> **Records shown**
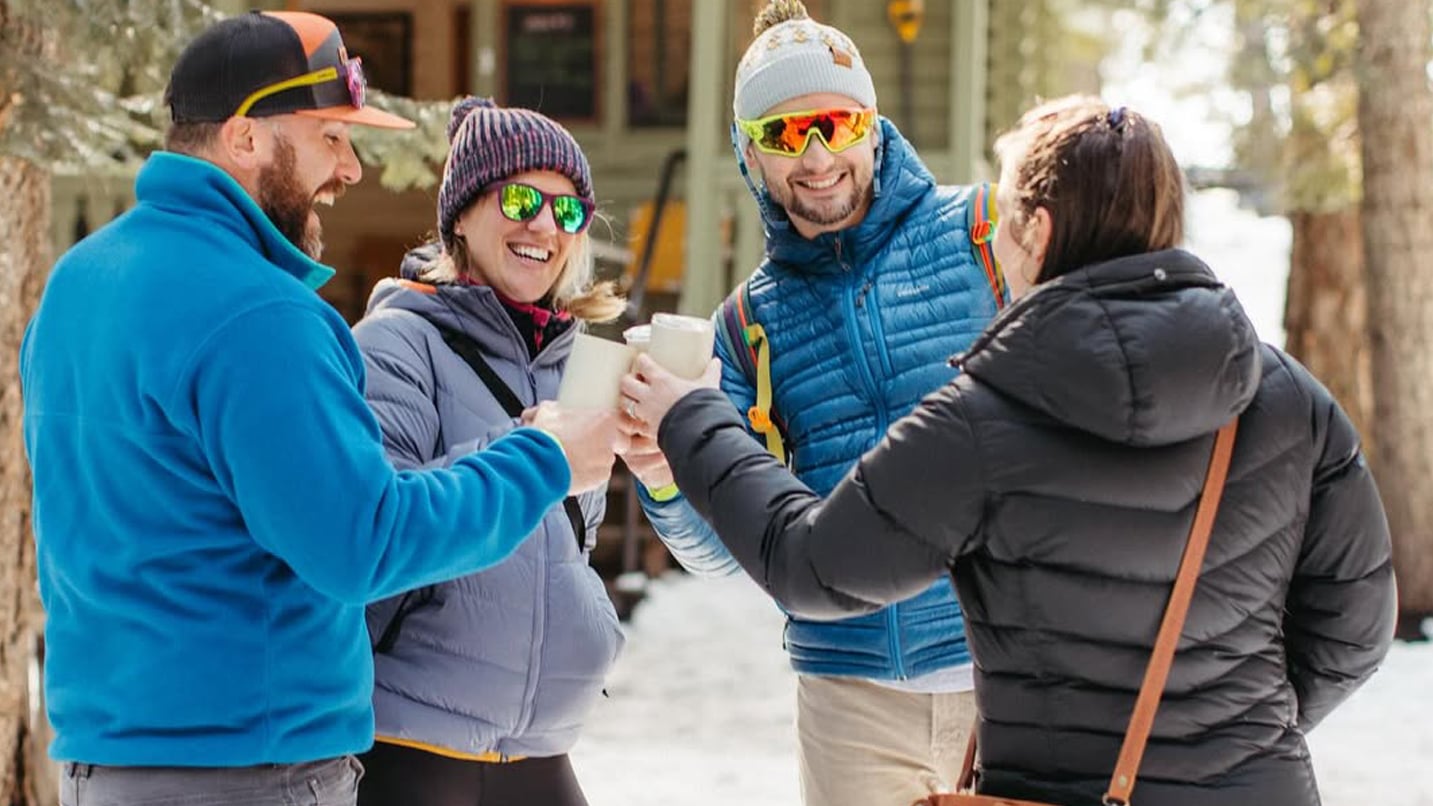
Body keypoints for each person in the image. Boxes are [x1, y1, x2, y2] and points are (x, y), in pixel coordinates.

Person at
--
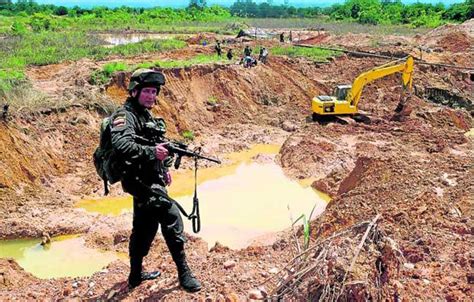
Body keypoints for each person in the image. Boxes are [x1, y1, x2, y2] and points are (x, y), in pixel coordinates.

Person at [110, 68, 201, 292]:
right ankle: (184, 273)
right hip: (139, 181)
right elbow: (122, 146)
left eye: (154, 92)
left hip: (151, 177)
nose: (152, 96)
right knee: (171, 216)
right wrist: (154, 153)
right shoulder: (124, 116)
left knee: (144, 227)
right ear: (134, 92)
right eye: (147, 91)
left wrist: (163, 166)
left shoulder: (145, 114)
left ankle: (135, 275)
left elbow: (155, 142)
--
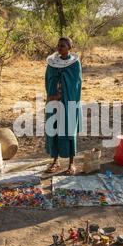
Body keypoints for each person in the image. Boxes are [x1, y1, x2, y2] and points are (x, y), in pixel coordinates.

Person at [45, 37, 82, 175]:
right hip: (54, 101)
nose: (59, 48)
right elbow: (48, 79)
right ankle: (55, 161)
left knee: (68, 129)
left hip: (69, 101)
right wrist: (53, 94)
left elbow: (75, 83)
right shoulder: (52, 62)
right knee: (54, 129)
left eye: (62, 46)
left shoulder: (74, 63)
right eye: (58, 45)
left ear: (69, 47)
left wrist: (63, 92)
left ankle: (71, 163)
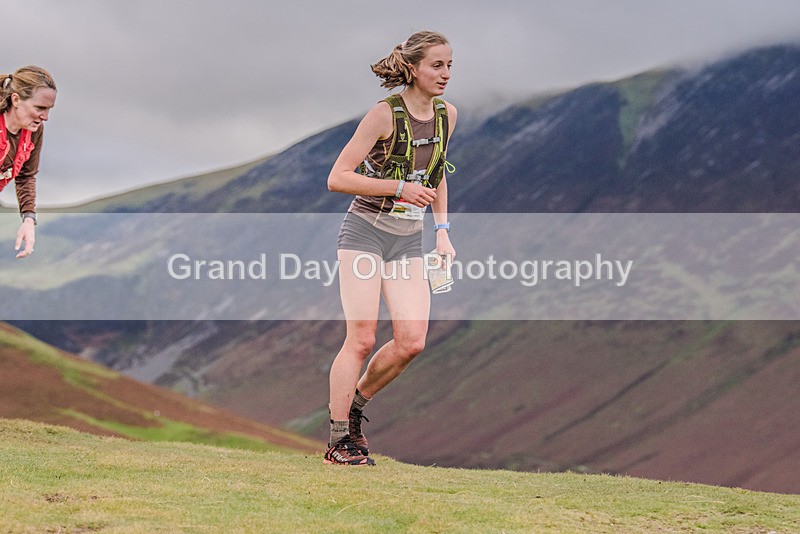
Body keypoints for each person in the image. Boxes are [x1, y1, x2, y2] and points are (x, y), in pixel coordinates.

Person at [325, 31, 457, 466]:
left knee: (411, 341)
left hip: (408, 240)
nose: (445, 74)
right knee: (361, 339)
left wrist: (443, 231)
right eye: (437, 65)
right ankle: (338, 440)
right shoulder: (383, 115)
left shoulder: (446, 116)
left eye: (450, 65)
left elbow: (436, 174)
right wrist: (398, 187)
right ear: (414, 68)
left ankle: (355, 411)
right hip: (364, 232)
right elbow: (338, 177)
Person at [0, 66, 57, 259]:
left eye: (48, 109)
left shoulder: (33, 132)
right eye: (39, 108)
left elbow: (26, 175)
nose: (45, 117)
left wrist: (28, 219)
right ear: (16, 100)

> **What you should do**
Would you copy, unchanged, the stretch of the records above that begins at the line containing "left shoulder: (446, 116)" and ends at the line containing "right ear: (16, 100)", and only that?

> **Written reply**
left shoulder: (446, 116)
left eye: (450, 65)
left elbow: (436, 174)
right wrist: (398, 187)
right ear: (414, 68)
left ankle: (355, 411)
right hip: (364, 232)
right elbow: (338, 177)
Person at [0, 66, 57, 259]:
left eye: (48, 109)
left shoulder: (33, 132)
right eye: (39, 108)
left elbow: (26, 175)
nose: (45, 117)
left wrist: (28, 219)
right ear: (16, 100)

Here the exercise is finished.